Троянский конь

22
18
20
22
24
26
28
30

— С чем? — рассеянно спросил Козельцев. Мыслями он был далеко.

— Ну, как с чем? С показаниями, которые ты мне обещал представить. У меня до сих пор дело этого Смольного в кабинете валяется. Звонят мне какие-то б…, интересуются, на каком это основании я Смольного отпустил. Того и гляди, шерстить начнут. А я дело теперь даже обратно сдать не могу, потому что поверил тебе, м…ку, отпустил твоего «родственника» под честное слово. Что мне теперь делать прикажешь?

— Паша, я не знаю, что теперь делать. Я попал не меньше, чем ты, а может, и больше.

— А мне плевать, Владимир Андреевич, куда и как ты попал, — зло перебил его Паша. — В общем, слушай меня внимательно. Если ты мне к завтрашнему вечеру не представишь эти самые показания, я найду способ устроить тебе такие неприятности — мало не покажется. Или, может, ты думаешь, что слишком высоко сидишь и мне до тебя никак не дотянуться? Так, Владимир Андреевич? В общем, если к завтрашнему вечеру бумаги эти не будут лежать у меня на столе — я объявляю в розыск твоего «родственника» как нарушившего подписку о невыезде, а заодно и тебя. За похищение людей и воспрепятствование осуществлению правосудия. А по ходу дела, думаю, много интересного всплывет. Я, конечно, свой выговор получу, но хоть под статью из-за тебя не пойду! Вот так. Думай. Времени у тебя — до завтрашнего вечера. Все. Бывай.

— Паша, я… — начал было Козельцев, но в трубке уже пищали короткие гудки. — Сука, — выдохнул с ненавистью Владимир Андреевич. — Падло. Все твари, все. Предали. Как чуть припекать стало, по кустам разбежались, гады… — выдохнул Владимир Андреевич сокрушенно. Он набрал номер: — Девушка, дайте мне номер Института Склифосовского… Спасибо. — Еще один номер. — Добрый день.
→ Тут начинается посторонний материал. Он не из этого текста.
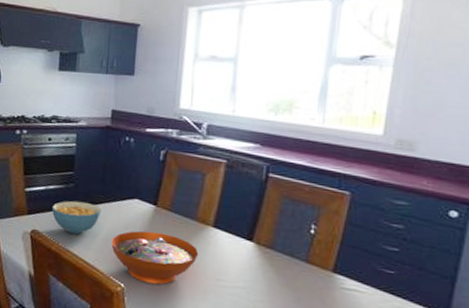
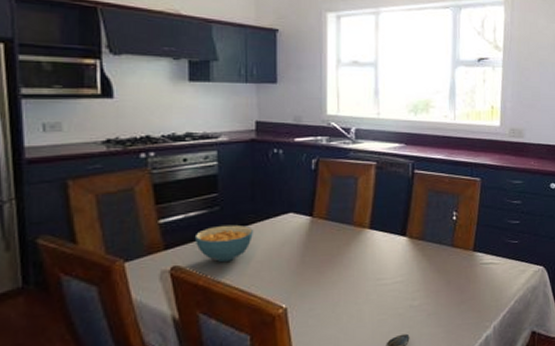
decorative bowl: present [111,230,199,285] -> none [268,243,358,298]

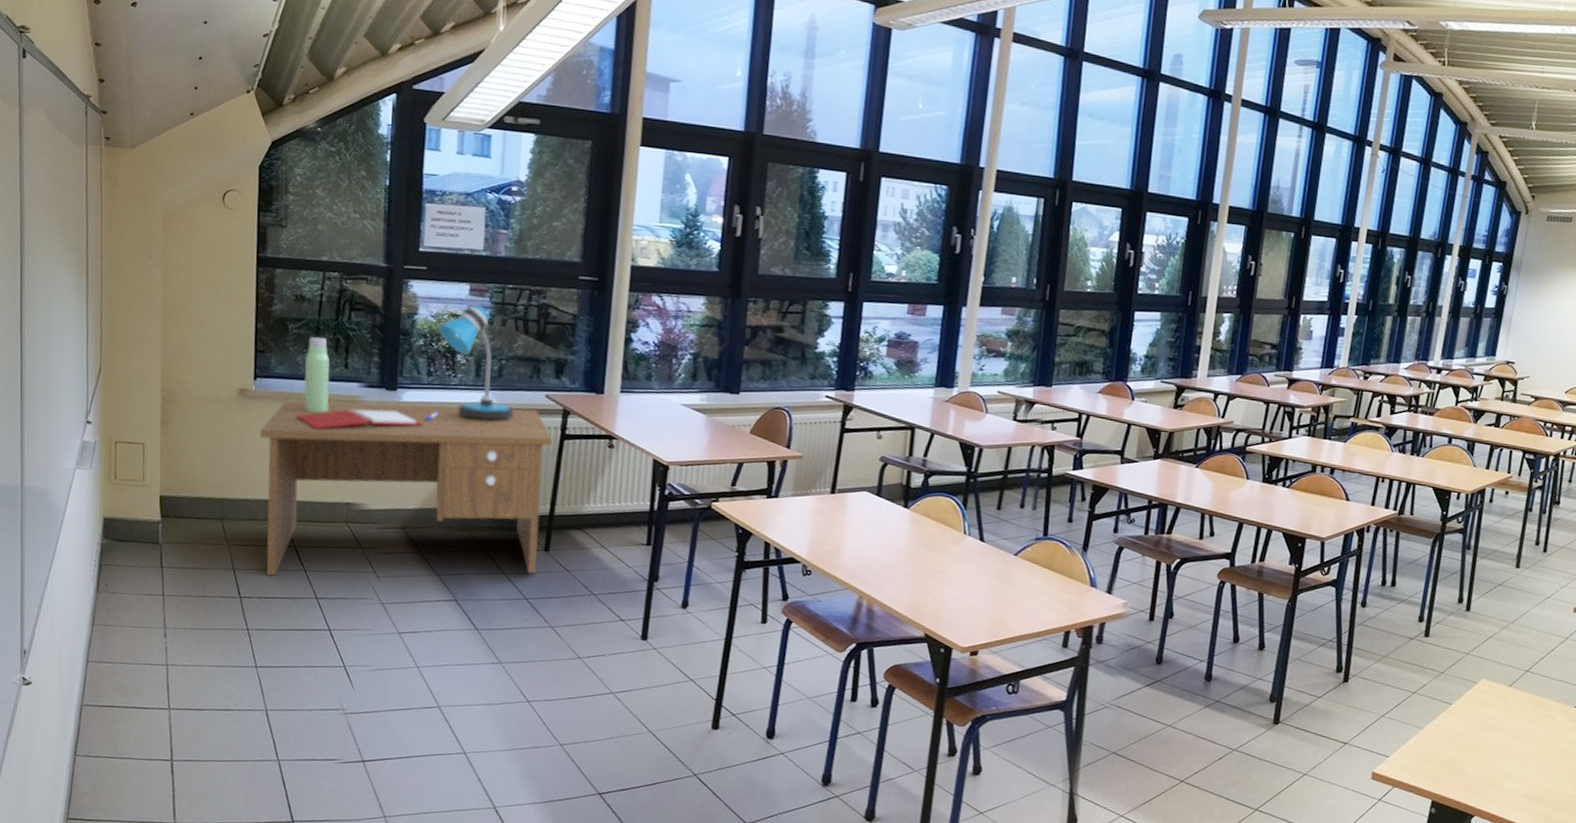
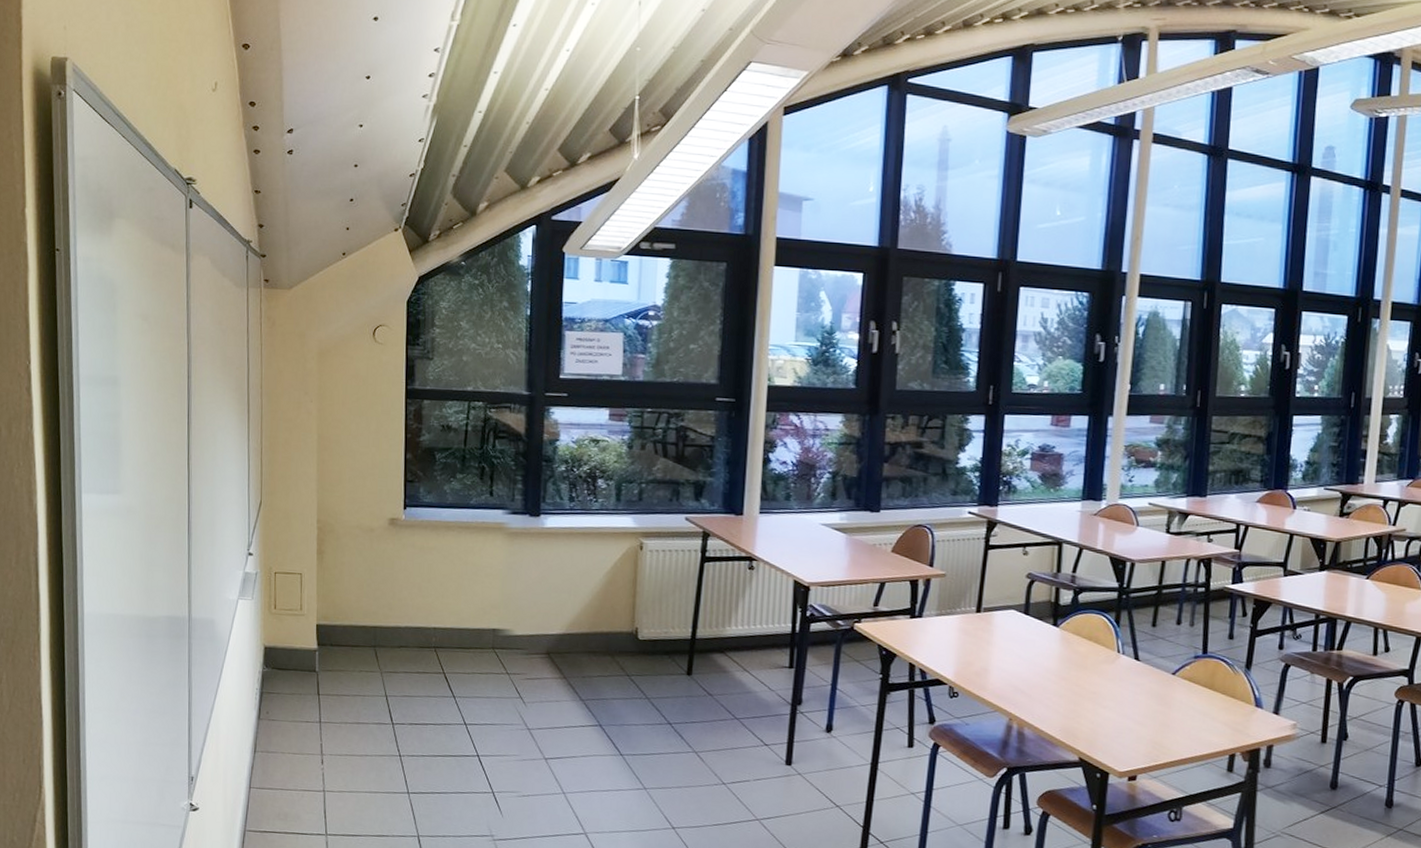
desk: present [260,304,552,576] -> none [410,429,692,703]

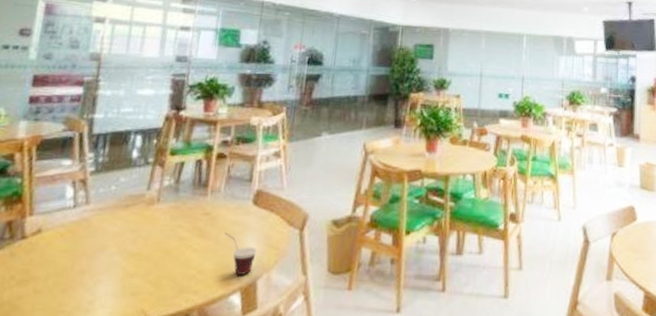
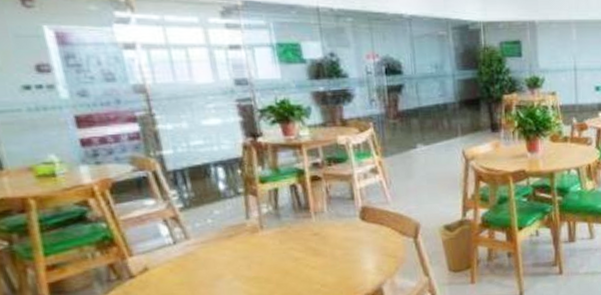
cup: present [225,232,257,275] -> none [339,248,376,284]

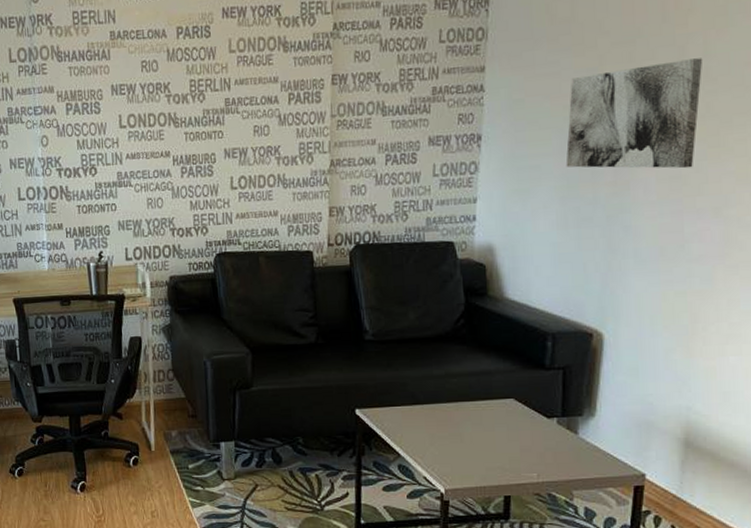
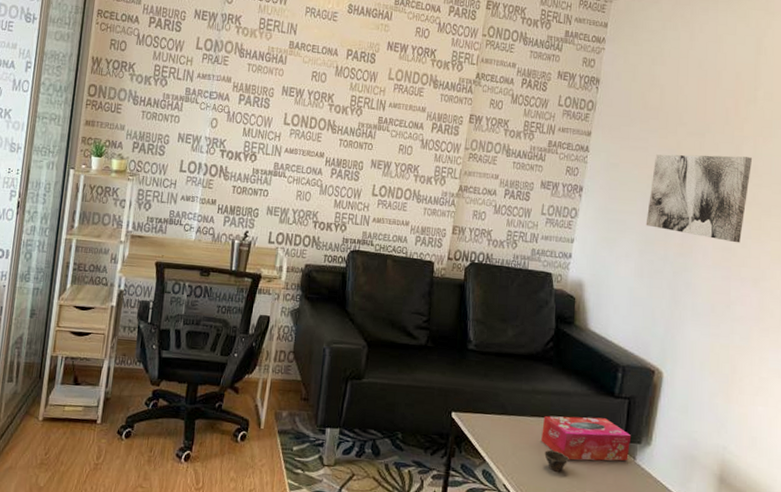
tissue box: none [461,394,571,444] -> present [540,415,632,461]
cup: none [467,435,497,457] -> present [544,449,569,472]

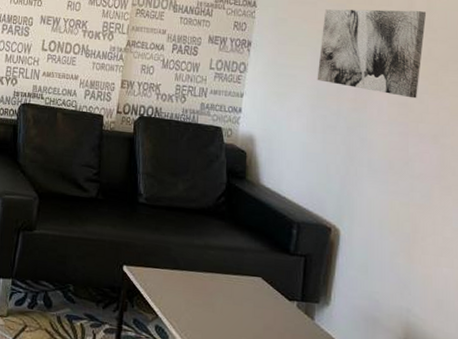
tissue box: present [540,415,632,461] -> none [214,272,309,321]
cup: present [544,449,569,472] -> none [218,306,244,330]

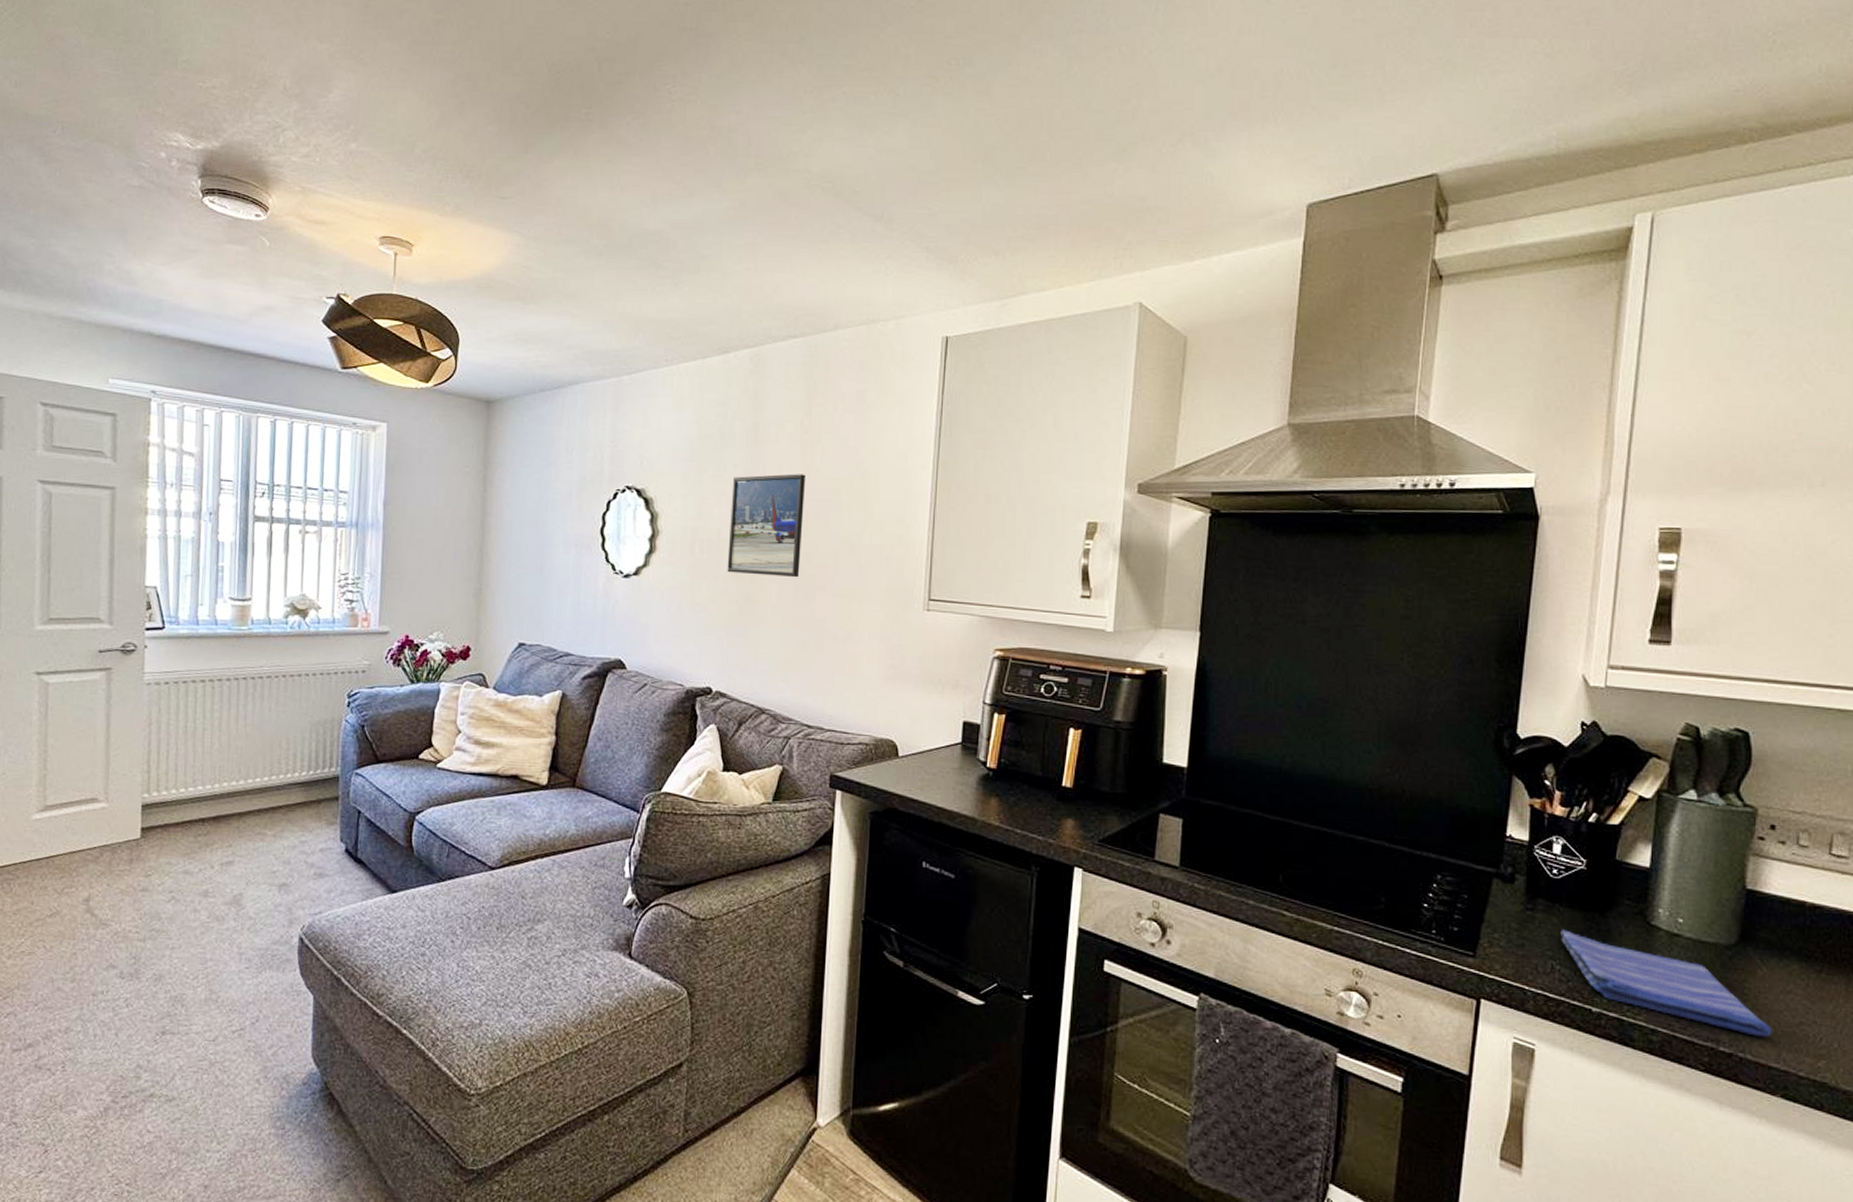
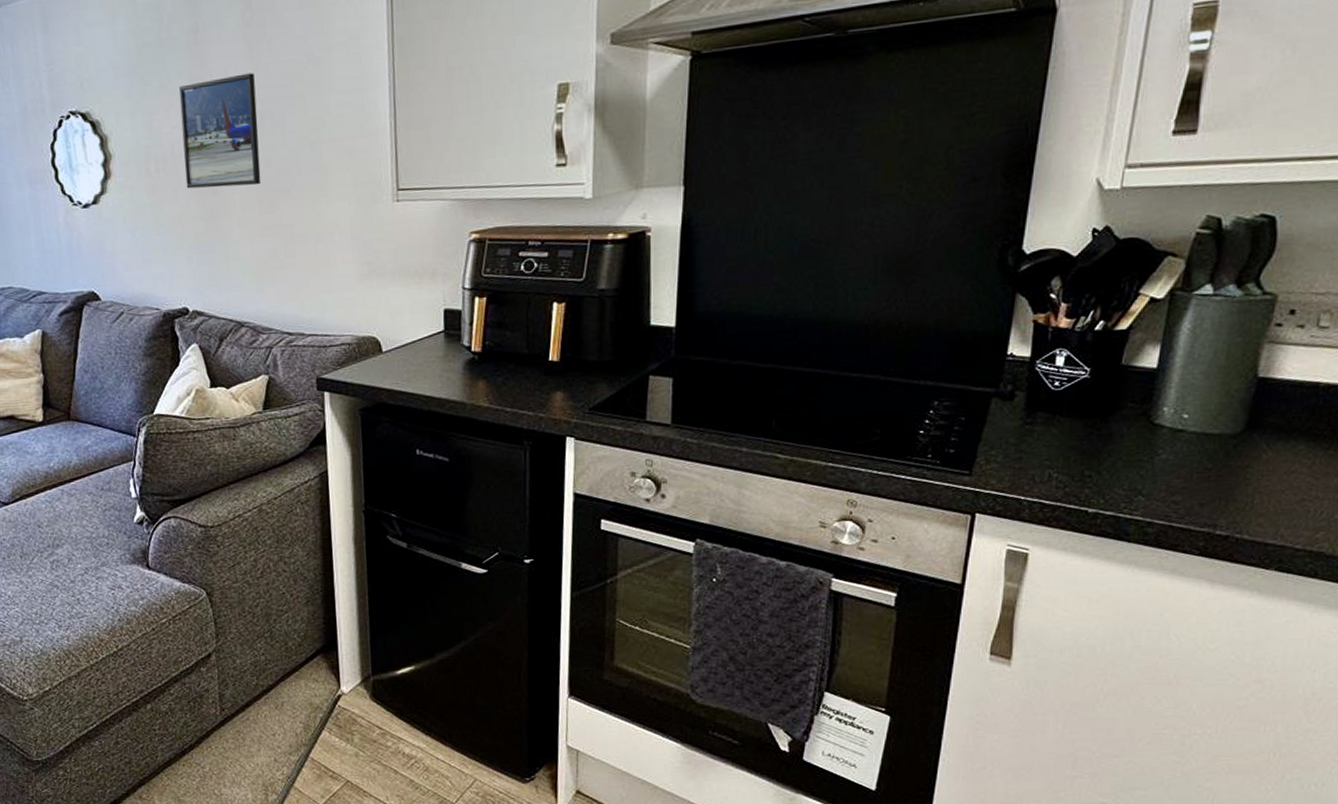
dish towel: present [1561,929,1773,1037] -> none [1059,439,1273,517]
К вам сегодня утром должны были доставить молодого человека с двумя огнестрельными ранениями. Да, правильно. Мало Дмитрий Вячеславович. Нет, это родственник. Совершенно верно. Умер? — Козельцев вздохнул. — Еще по дороге? А вы уве… Да-да, два огнестрельных ранения в спину. Да, все верно. Это он. Спасибо, извините.

Козельцев нажал «отбой», несколько секунд слепо смотрел в телефон. Все. Конец. Если только…

— Вот что… — Владимир Андреевич посмотрел на охранника. — Поезжай-ка ты на вокзал, достань из ячейки бумажки, которые мы утром положили, и немедленно привези их мне.

— Ладно, шеф, сделаю. — Охранник уперся громадными ручищами в подлокотники кресла, поднялся. — А может, и бабки захватить?

Козельцев подумал секунду, покачал головой:

— Нет, бабки не надо. Если Мало-старший станет интересоваться, с документами я как-нибудь вывернусь, а вот насчет денег отговориться не удастся. Так что деньги не трогай.

— Хорошо, шеф. Как скажете.

Ничего, со смертью Димы жизнь не закончилась, подумал Козельцев. Глядишь, все еще наладится. Не сразу, конечно. Возможно, ему придется на некоторое время исчезнуть, но… Со временем все уляжется. Главное, чтобы его оставили в покое.

В принципе, это не так уж сложно устроить. Нужно только изловчиться столкнуть всех лбами так, чтобы забыли о нем, Владимире Андреевиче.

— Так я поехал? — уточнил охранник.

— Давай. — Козельцев налил себе еще водки, плюхнулся в кресло.

Ему нужно было подумать. Хорошо подумать.

* * *

Художник не без восхищения разглядывал стоящих на холстах голландцев.

— Надо же, — прошептал он не без трепета. — Никогда не надеялся даже увидеть такую красоту. Разумеется, я не имею в виду музейные работы. Это совсем другое дело… Поймите правильно, Алексей Алексеевич…

Григорьев улыбнулся.

— Понимаю. Мне и самому они нравятся. Но хочешь не хочешь, а придется возвращать владельцу.